Ciągle o tobie zapominam, a przecież jesteś jednym z najważniejszych urządzeń do grania w dziejach. Pierwszy, doskonale działający handheld na rynku. Stosunkowo niedrogi i ze wspaniałą biblioteką gier. Prawda, twój wyświetlacz był do niczego. Aby móc coś na nim zobaczyć, trzeba było łapać światło pod odpowiednim kątem. Ale najwidoczniej nie było to aż tak uciążliwe, skoro tyle osób do dziś wspomina twoją wspaniałość. I wszystkiego najlepszego! W końcu niedawno skończyłeś zacne 25 lat.

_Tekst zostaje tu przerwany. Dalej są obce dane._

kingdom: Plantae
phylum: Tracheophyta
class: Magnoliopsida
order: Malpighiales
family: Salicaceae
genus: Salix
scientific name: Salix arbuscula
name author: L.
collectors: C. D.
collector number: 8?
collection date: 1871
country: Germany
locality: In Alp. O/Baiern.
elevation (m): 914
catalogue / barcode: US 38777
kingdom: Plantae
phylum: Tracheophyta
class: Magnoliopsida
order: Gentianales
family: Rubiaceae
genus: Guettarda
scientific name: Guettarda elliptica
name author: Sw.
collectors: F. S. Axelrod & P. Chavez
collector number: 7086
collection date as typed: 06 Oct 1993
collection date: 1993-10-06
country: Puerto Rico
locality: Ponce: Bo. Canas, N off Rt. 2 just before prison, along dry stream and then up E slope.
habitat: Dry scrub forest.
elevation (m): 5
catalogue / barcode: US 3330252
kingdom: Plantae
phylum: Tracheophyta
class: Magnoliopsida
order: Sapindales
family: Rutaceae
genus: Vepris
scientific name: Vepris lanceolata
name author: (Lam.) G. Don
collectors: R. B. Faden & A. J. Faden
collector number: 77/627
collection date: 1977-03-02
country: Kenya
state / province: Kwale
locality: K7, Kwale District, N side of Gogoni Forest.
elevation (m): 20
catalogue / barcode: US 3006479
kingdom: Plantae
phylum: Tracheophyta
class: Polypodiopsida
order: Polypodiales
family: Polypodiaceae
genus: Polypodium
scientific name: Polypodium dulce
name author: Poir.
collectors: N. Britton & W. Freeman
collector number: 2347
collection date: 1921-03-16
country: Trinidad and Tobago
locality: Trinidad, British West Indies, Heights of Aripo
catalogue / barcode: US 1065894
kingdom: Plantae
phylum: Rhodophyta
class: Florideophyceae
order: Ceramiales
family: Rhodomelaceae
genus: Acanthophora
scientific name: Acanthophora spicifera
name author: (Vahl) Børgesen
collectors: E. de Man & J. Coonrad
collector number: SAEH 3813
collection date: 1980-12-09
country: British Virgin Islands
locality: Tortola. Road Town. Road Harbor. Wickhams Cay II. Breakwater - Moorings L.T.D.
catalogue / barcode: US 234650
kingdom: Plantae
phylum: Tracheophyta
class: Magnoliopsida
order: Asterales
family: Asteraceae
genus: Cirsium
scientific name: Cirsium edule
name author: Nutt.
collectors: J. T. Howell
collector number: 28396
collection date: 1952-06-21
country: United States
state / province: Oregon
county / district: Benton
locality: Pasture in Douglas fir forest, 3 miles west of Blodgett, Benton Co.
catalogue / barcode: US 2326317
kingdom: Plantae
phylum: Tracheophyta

Niestety nigdy nie byłem posiadaczem pierwszego Game Boya, ale prawdę powiedziawszy nie musiałem. Miałem w końcu wersję Advance, która z kompatybilnością wsteczną nie miała najmniejszych problemów. I właśnie na tym sprzęcie grałem w takie cuda jak pierwsze Pokemony, Metroida, czy chociażby Wario Land: Super Mario Land 3. Niestety wiele dobroci mnie ominęło, ale to w sumie dobra wiadomość. Przynajmniej jest motywacja by częściej sięgać do biblioteki Game Boya. Ostatnio nawet trafiłem na dość nieznaną perełkę, którą z miłą chęcią się podzielę. Trip World to gra, która niby niczym się nie wyróżnia. Nie dość, że to kolejna platformówka, to na dodatek do bólu przypomina przygody Kirby'ego. I jakby spojrzeć na to z odpowiedniej strony, jest to doskonała wiadomość. Tytuł ten powstał dzięki legendarnemu w latach 80. studiu SunSoft. Swego czasu byli niezrównani jeżeli chodzi o gry na NES-a i Game Boya. Tworzyli najlepszą grafikę, najlepszą muzykę i doskonałe sterowanie. Trip World nie był tutaj wyjątkiem. Wszystko to miał na najwyższym poziomie, ale nie wyprzedzajmy faktów.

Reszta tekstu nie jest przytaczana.